Livro critica Uber e startups por não empregar trabalhadores
Para autora, economia dos bicos traz pouco benefício aos menos qualificados
O termo em inglês “gig economy” é usado para definir a tendência de troca do emprego fixo pela vida de freelancer. A prática, iniciada pelas startups, será o futuro das relações trabalhistas, segundo especialistas.
A expressão dá nome ao livro da jornalista Sarah Kessler, que se propõe a discutir o que seria “o fim do emprego e o futuro do trabalho” (em tradução ao português).
A obra é, sobretudo, um bom conjunto de perfis. A maioria sobre trabalhadores dos Estados Unidos e do Canadá, de diversas classes e qualificações, que recorrem às startups principalmente por falta de um emprego formal.
As histórias são intercaladas de modo que o leitor acompanha a entrada, quase sempre entusiasmada, de cada personagem na economia dos apps. Em seguida, são expostas as primeiras decepções.
A falta de diálogo e negociação salarial com as plataformas, as remunerações baixas, as cargas horárias elevadas e, eventualmente, a decisão de fazer protestos contra as organizações são elementos recorrentes na narrativa.
Em meio às histórias dos freelancers por necessidade, a autora enumera pesquisas que evidenciam a precarização desse tipo de atividade.
Cita, por exemplo, um estudo segundo o qual, em Nova York, 20% dos motoristas de aplicativos como o Uber recebem menos de US$ 30 mil (R$ 112,5 mil) ao ano, quando o salário aceitável para sobreviver na cidade seria de ao menos US$ 46 mil anuais (R$ 172 mil).
A Uber, aliás, que ganhou fama, escala e receita com base no modelo de negócio em que seus motoristas não são empregados, é um dos principais alvos de Kessler.
Por meio da história de um ex-motorista do aplicativo, a autora dá voz a críticas à política da empresa de não contratar seus colaboradores e alterar unilateralmente os critérios das remunerações.
Há ainda a história de um professor que monta uma escola gratuita de qualificação de mão de obra para startups na cidade de Dumas, no Arkansas.
Com o tempo, ele verifica que a remuneração dos bicos digitais, atrativa para freelancers de países de renda baixa, é quase sempre insuficiente diante dos custos de vida dos Estados Unidos.
Com seus exemplos, Kessler tenta provar que, para os menos qualificados, os bicos digitais podem piorar a qualidade de vida. O resultado seria mais precarização do que oportunidades de trabalho.

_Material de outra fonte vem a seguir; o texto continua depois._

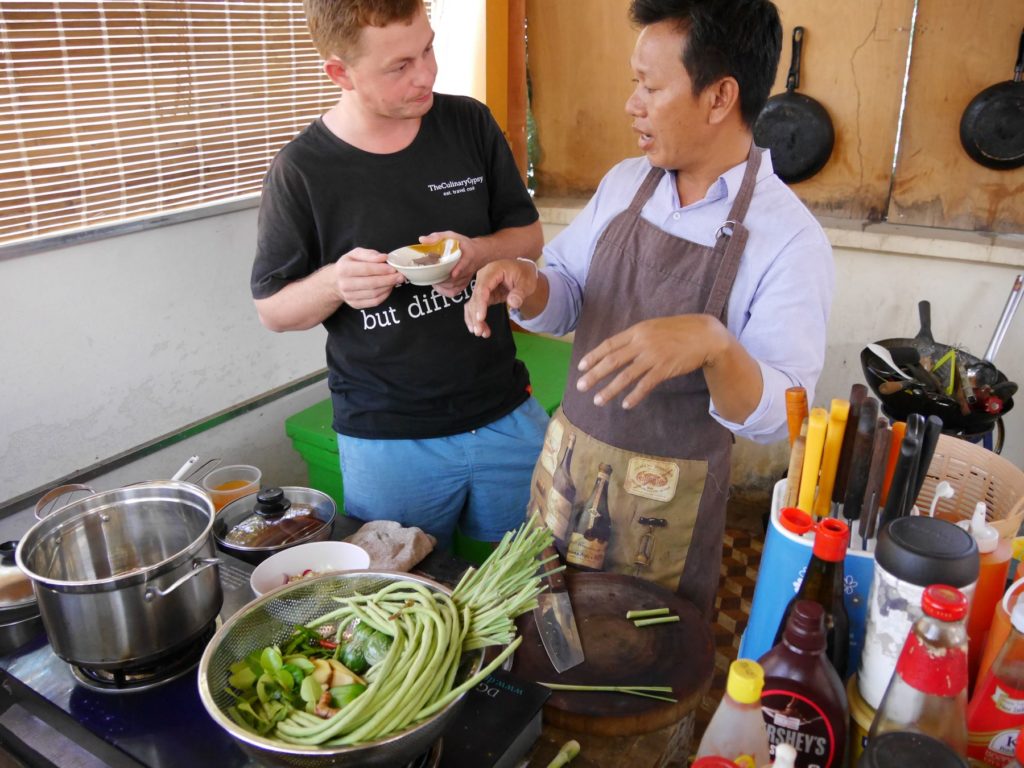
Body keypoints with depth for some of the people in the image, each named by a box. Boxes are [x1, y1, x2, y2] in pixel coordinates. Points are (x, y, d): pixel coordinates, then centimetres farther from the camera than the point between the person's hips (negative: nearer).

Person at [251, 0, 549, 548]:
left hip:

A flexibilização de jornadas e a remuneração por tarefas, argumentos a favor da “nova economia” das startups, beneficiam mais os profissionais com alto grau de instrução e especialização, como o dos programadores, segundo ela.
Uma das falhas do livro, porém, está na apresentação de alternativas a esse modelo de informalidade trabalhista.
A startup Managed by Q, aplicativo que oferece serviços de limpeza a empresas, especialmente escritórios, é retratada pela autora como contraponto ao modelo informal simbolizado pelo Uber.
Porém a narrativa dos supostos esforços de Dan Teran, um dos sócios da Managed by Q, emula a típica jornada do herói de Joseph Campbell.
Teran de fato adota, gradualmente, benefícios que vão do registro formal ao pagamento de bônus e à cessão de participação acionária a empregados. No entanto, nenhuma dessas práticas chega a ser novidade fora do ambiente das empresas digitais.
Kessler também passa longe de uma reflexão profunda sobre o papel do Estado na fiscalização e, principalmente, na criação de leis que garantam direitos aos freelancers.
O resultado é que a obra se atém, na maior parte do tempo, às startups e quase não aborda o futuro das relações de trabalho.
Os efeitos da transposição do modelo dos bicos a empresas tradicionais e à economia real não são desenvolvidos no texto.
A tendência de automatização da força de trabalho, traduzida por exemplo no carro autônomo, que eliminaria a necessidade de motoristas, é apenas citada pela autora.
Se o leitor espera um ensaio sobre o futuro, poderá se desapontar, apesar das boas histórias contadas na obra.